Famose o sconosciute le isole di Venezia non hanno più segreti

Raccontate da Menetto e illustrate da Fabris  in una guida che svela storia e incanto della laguna

Murano Burano Torcello, sempre o quasi sempre così, insieme e tutte in fila. Il Lido, naturalmente; e da qualche anno il binomio Lido-Pellestrina. Sant’Erasmo, che complice la delizia dei suoi carciofi è diventata meta di un turismo attratto dalla curiosità che possono suscitare gli orti nel cuore della laguna.

Sono le più famose, ma non sono certo le uniche: le isole che fanno da corona alla regina Venezia sono un dedalo geografico, un compendio di storia, una meraviglia della natura. A metterle insieme c’è adesso un libro – “Venezia. Le isole incantate” – edito dalla Biblioteca dell’Immagine. Porta le firme di Luciano Menetto e Pierfranco Fabris, e da domani i nostri lettori potranno trovarlo in edicola in abbinamento con il quotidiano.

A rendere speciale questa pubblicazione è il fatto che le isole non sono solo raccontate con i testi, ma illustrate e non da fotografie come di solito avviene ma da dettagliati e affascinanti disegni. Luciano Menetto ha scritto i testi: veneziano, è autore di numerose raccolte di poesie, oltre che di libri dedicati alla sua citta. Piefranco Fabris, anche lui veneziano, è un architetto che dopo aver dedicato 40 anni alla professione si dedica ora totalmente alla pittura e all’illustrazione. Per raccontare così le isole di Venezia ci sono voluti due anni di lavoro. Nel loro libro le isole più note ci sono tutte; facile però che a incuriosire il lettore saranno quelle meno conosciute o addirittura dimenticate. Ciascuna, a suo modo, viva.

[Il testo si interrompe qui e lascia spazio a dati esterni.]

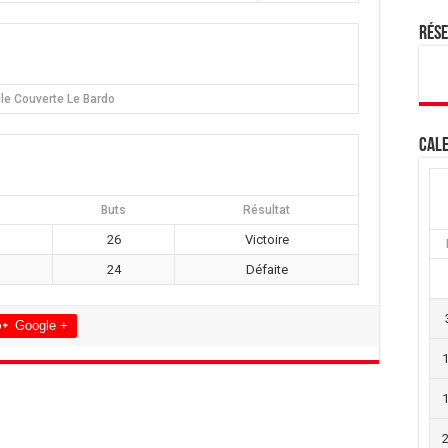
Rés
lle Couverte Le Bardo
Cale
Buts
Résultat
26
Victoire
24
Défaite
Google +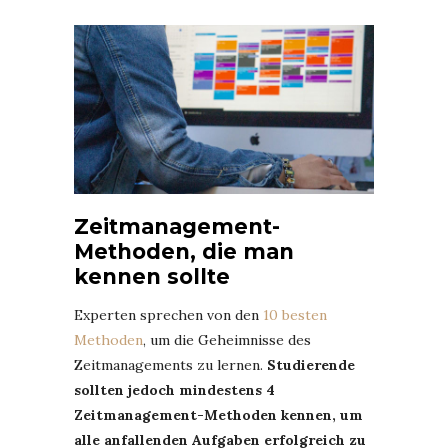
Zeitmanagement-
Methoden, die man
kennen sollte
Experten sprechen von den
10 besten
Methoden
, um die Geheimnisse des
Zeitmanagements zu lernen.
Studierende
sollten jedoch mindestens 4
Zeitmanagement-Methoden kennen, um
alle anfallenden Aufgaben erfolgreich zu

Da Murano che nel Cinquecento ospitava trentamila abitanti ridotti ai quattromila di oggi al Buel del Lovo dove, nel 1797 ultimo anno di vita della Serenissima, c’era un fortino in legno per la difesa di Venezia. Da Sant’Erasmo isola agricola, abitata da neppure mille residenti, che continua ad essere l’orto di qualità di Venezia, a San Giorgio Maggiore - famosa in tutto il mondo -dove ha sede il più bel convento benedettino della laguna. E poi l’avvincente storia di San Lazzaro degli Armeni, la piccola Armenia, concessa nel 1717 dalla Repubblica ad un gruppo di monaci Armeni guidati dall’abate Mechitar (il consolatore) e la gemma lagunare Poveglia abbandonata da decenni.

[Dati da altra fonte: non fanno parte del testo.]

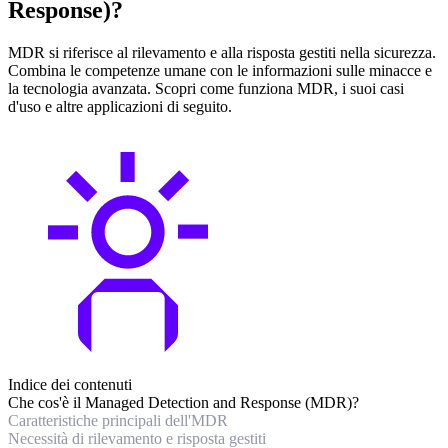
Response)?
MDR si riferisce al rilevamento e alla risposta gestiti nella sicurezza.
Combina le competenze umane con le informazioni sulle minacce e
la tecnologia avanzata. Scopri come funziona MDR, i suoi casi
d'uso e altre applicazioni di seguito.
Indice dei contenuti
Che cos'è il Managed Detection and Response (MDR)?
Caratteristiche principali dell'MDR
Necessità di rilevamento e risposta gestiti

Tante le curiosità nel libro. Per esempio, in quanti conoscono San Secondo? Eppure la vedono tutti: è una specie di biglietto da visita della città per quanti arrivano in treno. Sta a metà strada tra Venezia e Punta San Giuliano, è coperta da un folto spettinato di alberi e circondata da una rovina di detriti. È triste e derelitta: ma è un po’ l’esempio del trattamento riservato alla quasi totalità delle cosiddette “isole minori” della laguna dopo la resa della Repubblica e gli editti napoleonici che scioglievano gli Ordini religiosi che in gran parte le popolavano. E San Giorgio in Alga? Si vede chiaramente dalla Stazione Marittima, ma è sperduta in una zona poco attraente della laguna lungo il canale che porta a Fusina; come San Secondo era una sosta gradita per quanti raggiungevano o lasciavano Venezia. Non ci abita nessuno, e si chiama così per la grande quantità di alghe che le proliferavano attorno. Sono cinque, invece, gli abitanti di San Francesco del Deserto, dove secondo la tradizione il santo sarebbe arrivato di ritorno dall’Egitto e dalla Palestina. Era a bordo di una nave veneziana, assieme a un discepolo; storditi dal chiasso e dal mercanteggiare avrebbero cercato e trovato la pace in quest’isola, costruendosi una capanna di giunchi e fango all'ombra di un antico oratorio. Francesco piantò il ramo di pino divenuto secolare albero maestoso, ed è qui che il proprietario dell’isola Jacopo Michiel fece erigere la chiesa a lui dedicata, la prima in assoluto nel mondo. Tra le 60 storie, anche quelle degli Ottagoni e delle fortezze.